Perhaps there is no more simple, yet profound, piece of advice we can offer these patients than to simply take a baby aspirin every day. If this were the only study to date indicating benefit, the advice might ring hollow, especially considering that the aspirin users in this study had some significant tendencies that may have had additive beneficial effects (tumors in the aspirin user group were more likely to be diagnosed at an earlier stage and have less aggressive pathology).
This, however, is not the first study to suggest that aspirin has benefit in the prognosis of CRC. In 2009, Chan and colleagues reported results that combined 2 prospective cohorts (1279 men and women) of participants with a history of CRC. They found a 29% reduction in CRC-specific mortality and a 21% reduction in all-cause mortality in CRC patients who took aspirin after a diagnosis (stages I-III).2 Chan and colleagues went further, testing for cyclooxygenase (COX)-2 overexpression in the original tumors. They found that there was a 61% reduction in CRC-specific mortality if the tumors overexpressed COX-2 (HR: 0.39; CI: 0.20-0.76). However, in those whose tumors did not overexpress COX-2, no benefit was derived from taking aspirin (HR: 1.22; CI: 0.36- 4.18).
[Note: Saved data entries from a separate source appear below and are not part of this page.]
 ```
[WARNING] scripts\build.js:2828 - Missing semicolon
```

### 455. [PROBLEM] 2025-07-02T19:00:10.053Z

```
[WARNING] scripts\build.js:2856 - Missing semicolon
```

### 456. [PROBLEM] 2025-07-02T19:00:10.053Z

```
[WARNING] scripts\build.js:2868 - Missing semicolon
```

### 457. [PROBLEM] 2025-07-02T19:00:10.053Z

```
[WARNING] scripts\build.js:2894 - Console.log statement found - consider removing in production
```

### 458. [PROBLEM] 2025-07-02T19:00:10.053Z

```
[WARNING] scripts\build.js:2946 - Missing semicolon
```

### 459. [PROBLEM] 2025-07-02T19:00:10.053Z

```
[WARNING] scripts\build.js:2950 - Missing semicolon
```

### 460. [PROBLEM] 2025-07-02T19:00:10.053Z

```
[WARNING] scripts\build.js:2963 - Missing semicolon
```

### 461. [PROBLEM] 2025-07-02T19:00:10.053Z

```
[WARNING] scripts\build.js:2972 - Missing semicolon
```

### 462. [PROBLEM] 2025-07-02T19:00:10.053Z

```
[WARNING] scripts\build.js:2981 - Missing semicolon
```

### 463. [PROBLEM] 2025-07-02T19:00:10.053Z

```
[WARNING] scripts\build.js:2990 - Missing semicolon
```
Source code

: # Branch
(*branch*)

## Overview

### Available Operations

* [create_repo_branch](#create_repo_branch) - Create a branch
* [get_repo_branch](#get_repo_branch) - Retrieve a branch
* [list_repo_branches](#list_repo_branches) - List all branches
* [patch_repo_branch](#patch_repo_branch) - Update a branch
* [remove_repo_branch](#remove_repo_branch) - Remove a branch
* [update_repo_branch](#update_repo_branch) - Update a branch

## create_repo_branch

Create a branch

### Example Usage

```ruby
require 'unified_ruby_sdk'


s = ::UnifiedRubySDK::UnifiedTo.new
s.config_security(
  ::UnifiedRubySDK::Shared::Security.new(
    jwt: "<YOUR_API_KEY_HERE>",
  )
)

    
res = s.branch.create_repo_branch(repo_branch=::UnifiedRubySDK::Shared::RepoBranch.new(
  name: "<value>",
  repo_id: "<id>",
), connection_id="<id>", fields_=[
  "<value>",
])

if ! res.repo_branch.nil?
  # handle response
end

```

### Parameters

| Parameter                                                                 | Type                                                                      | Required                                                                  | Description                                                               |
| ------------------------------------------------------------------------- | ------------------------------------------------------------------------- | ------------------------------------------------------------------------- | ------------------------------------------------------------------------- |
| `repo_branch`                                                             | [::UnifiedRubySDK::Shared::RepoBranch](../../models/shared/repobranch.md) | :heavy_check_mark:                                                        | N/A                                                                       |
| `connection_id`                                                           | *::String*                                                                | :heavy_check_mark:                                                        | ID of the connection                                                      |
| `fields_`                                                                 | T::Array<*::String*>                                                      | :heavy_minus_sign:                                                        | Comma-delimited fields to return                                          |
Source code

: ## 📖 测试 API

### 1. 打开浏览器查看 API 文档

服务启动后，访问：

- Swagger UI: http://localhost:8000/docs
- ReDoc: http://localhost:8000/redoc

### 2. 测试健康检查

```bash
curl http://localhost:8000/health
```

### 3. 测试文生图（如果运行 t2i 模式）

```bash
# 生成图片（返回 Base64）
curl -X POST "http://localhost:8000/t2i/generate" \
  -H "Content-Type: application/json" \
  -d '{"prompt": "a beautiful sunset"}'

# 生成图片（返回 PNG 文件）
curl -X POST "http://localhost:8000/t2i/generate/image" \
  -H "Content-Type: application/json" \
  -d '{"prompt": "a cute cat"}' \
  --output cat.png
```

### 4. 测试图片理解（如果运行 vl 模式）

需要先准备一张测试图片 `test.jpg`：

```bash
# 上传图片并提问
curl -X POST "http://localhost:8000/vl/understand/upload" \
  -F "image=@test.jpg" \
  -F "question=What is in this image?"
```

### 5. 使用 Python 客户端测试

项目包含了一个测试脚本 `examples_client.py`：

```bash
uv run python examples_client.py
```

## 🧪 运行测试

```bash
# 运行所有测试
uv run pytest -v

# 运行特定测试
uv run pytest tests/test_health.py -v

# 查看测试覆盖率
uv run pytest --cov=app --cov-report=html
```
Across these studies, low-dose (81 mg) aspirin confers benefit either by reducing relapse, reducing CRC-specific deaths, and/or reducing all-cause mortality.
Since Chan’s publication, follow-up studies and reviews have corroborated a beneficial role for the use of aspirin in those with a history of CRC.3-7 Across these studies, low- dose (81 mg) aspirin confers benefit either by reducing relapse, reducing CRC-specific deaths, and/or reducing all-cause mortality. Of course, the potential benefits of aspirin must be weighed against the risks of easy bruising, internal bleeding of the GI tract, and hemorrhagic risks, including strokes in the elderly.8 The finding of an improvement in overall survival with aspirin use in several of these studies should bring some confidence that the benefits outweigh the risks in this survivor population.9 However, each patient should be fully informed of the risks and monitored for potential adverse effects of aspirin.
Those of us steeped in integrative oncology spend much of our time understanding how diet, the microbiota, sleep, exercise, and mind-body practices affect the risk of cancer or its recurrence. These are all essential pursuits to improve our patients’ current quality of life and longevity. Much of our education and work with each patient involves major changes in diet or lifestyle. Much of it also requires a level of commitment that may or may not be inherent in any given patient. Ultimately, our goal is to help our patients live well and live long. To this end, we must remember to consider baby aspirin as a simple, evidence-based, non-toxic intervention for our patients with a history of CRC.